(Opdrachtinstructies) Geef alles vanaf het begin van de records tot en met de regel met "exposure: compensate highlight" weer als CSV met twee kolommen, "invoer" en "uitvoer", met één rij per record. Zet in "invoer" de tekst en in "uitvoer" het antwoord, elk in één veld tussen aanhalingstekens, waarbij regeleinden spaties worden.

(Aangeleverde records)
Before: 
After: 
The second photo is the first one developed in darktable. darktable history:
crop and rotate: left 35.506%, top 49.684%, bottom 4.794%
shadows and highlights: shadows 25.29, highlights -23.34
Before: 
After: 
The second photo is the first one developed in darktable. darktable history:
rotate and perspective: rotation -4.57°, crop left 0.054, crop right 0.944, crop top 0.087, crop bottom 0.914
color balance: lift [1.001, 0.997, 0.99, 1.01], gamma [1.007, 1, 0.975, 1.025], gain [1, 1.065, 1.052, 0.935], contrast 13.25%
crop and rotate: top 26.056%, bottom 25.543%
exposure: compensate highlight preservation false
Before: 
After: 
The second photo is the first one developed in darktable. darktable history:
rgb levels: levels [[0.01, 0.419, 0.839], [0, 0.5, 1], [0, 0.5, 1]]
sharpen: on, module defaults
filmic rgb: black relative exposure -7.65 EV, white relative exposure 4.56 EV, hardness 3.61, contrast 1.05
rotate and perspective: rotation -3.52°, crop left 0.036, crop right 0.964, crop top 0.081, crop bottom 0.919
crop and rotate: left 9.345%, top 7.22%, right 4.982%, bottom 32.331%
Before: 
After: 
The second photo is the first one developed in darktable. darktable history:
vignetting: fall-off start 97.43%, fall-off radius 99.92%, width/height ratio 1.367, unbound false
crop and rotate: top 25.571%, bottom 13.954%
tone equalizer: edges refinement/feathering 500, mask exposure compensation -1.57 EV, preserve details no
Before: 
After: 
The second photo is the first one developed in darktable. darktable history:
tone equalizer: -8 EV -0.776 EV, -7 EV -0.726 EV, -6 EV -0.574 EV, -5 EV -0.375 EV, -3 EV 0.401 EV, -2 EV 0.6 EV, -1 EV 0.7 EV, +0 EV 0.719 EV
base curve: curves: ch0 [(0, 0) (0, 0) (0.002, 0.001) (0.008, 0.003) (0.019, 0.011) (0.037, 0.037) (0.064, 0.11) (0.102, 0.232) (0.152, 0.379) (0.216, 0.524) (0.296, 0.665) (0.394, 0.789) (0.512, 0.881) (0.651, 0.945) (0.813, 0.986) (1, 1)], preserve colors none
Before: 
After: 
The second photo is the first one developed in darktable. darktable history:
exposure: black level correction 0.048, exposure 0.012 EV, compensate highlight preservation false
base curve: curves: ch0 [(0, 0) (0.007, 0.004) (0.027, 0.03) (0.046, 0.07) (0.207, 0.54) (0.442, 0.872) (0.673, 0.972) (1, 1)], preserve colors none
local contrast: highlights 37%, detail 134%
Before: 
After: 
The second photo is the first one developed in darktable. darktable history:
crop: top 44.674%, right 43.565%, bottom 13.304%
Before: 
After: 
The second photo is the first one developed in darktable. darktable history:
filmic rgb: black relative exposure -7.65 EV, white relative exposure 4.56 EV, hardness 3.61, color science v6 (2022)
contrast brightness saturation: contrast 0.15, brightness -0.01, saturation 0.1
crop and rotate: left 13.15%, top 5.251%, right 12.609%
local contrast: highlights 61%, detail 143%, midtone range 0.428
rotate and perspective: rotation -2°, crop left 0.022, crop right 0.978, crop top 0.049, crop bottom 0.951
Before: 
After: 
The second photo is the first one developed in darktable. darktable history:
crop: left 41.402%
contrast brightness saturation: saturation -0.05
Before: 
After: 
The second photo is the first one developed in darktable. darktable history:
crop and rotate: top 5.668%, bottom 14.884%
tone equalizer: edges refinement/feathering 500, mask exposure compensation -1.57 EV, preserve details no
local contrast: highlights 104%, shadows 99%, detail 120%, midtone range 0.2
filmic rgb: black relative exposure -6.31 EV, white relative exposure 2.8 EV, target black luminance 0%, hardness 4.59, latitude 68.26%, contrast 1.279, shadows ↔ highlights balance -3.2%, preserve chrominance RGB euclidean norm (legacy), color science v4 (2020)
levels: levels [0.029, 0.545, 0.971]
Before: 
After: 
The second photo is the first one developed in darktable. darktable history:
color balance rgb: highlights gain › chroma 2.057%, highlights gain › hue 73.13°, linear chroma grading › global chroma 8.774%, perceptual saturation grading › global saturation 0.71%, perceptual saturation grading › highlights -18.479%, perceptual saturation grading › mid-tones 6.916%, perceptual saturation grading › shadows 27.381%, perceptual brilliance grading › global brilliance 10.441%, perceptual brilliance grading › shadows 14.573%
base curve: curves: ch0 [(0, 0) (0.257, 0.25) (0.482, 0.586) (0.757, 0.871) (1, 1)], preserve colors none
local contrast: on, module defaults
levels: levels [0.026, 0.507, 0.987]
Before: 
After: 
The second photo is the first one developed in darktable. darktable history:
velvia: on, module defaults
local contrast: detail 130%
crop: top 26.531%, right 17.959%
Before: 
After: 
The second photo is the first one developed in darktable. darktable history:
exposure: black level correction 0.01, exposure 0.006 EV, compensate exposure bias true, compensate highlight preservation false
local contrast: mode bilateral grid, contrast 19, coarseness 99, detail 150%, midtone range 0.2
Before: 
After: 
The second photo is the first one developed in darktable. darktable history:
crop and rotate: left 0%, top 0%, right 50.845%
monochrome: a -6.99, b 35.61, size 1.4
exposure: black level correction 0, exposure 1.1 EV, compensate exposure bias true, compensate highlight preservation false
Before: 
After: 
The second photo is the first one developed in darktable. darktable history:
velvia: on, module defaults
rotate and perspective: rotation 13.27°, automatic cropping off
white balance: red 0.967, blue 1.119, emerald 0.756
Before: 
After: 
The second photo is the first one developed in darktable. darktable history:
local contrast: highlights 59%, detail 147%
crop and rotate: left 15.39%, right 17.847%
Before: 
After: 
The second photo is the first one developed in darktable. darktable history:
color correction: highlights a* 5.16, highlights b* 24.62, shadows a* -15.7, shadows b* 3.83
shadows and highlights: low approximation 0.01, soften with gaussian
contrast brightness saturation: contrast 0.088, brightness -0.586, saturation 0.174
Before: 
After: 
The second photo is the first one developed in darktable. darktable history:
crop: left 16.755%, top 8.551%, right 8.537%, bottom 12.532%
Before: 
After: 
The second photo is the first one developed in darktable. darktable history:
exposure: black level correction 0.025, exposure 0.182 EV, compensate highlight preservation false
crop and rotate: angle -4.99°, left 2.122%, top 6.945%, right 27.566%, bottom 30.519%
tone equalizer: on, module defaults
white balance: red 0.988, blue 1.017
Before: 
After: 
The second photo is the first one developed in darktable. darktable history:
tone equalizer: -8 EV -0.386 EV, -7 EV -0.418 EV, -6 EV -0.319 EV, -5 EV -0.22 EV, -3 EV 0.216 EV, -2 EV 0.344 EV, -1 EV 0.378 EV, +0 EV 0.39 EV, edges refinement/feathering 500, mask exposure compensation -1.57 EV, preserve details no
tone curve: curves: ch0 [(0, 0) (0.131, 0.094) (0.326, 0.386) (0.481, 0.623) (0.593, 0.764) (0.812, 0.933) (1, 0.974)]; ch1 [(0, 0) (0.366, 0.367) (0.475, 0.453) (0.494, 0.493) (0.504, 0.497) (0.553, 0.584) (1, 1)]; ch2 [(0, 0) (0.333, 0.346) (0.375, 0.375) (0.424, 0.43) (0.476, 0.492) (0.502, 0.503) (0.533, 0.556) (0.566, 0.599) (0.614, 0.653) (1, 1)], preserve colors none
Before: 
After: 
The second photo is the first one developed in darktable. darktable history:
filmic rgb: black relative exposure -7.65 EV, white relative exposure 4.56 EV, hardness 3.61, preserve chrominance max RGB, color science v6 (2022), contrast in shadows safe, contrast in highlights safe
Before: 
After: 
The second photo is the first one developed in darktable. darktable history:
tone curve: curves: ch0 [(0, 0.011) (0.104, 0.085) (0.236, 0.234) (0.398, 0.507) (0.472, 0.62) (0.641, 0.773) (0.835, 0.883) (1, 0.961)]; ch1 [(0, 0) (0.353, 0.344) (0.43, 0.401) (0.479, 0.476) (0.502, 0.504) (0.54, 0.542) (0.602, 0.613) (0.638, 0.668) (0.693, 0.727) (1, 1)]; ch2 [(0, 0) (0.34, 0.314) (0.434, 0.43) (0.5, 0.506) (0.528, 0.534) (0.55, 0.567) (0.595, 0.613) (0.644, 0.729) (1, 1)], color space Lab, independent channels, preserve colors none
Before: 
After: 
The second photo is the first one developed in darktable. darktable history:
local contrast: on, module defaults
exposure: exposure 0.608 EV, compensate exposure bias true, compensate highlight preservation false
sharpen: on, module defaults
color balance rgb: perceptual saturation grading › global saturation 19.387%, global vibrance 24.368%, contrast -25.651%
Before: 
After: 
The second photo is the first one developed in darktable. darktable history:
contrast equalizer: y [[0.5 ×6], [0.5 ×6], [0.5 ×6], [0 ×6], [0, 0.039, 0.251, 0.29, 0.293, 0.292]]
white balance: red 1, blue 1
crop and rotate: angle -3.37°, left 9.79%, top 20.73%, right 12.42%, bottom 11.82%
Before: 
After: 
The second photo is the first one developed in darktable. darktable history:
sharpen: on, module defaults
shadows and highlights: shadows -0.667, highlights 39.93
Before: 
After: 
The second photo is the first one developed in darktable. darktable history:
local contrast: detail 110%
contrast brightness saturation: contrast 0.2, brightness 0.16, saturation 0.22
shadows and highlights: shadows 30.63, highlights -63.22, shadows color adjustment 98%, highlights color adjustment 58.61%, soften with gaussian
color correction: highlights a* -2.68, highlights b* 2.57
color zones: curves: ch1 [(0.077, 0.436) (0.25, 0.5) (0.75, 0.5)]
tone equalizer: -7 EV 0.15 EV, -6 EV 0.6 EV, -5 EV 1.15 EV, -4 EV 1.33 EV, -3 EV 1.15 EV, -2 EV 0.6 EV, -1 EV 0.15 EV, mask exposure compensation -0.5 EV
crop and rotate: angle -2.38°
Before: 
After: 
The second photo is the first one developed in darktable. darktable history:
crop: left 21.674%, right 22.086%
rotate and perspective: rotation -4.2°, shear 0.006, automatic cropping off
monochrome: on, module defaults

(Uitgewerkte opgave)
invoer,uitvoer
"Before: After: The second photo is the first one developed in darktable. darktable history:","crop and rotate: left 35.506%, top 49.684%, bottom 4.794% shadows and highlights: shadows 25.29, highlights -23.34"
"Before: After: The second photo is the first one developed in darktable. darktable history:","rotate and perspective: rotation -4.57°, crop left 0.054, crop right 0.944, crop top 0.087, crop bottom 0.914 color balance: lift [1.001, 0.997, 0.99, 1.01], gamma [1.007, 1, 0.975, 1.025], gain [1, 1.065, 1.052, 0.935], contrast 13.25% crop and rotate: top 26.056%, bottom 25.543% exposure: compensate highlight preservation false"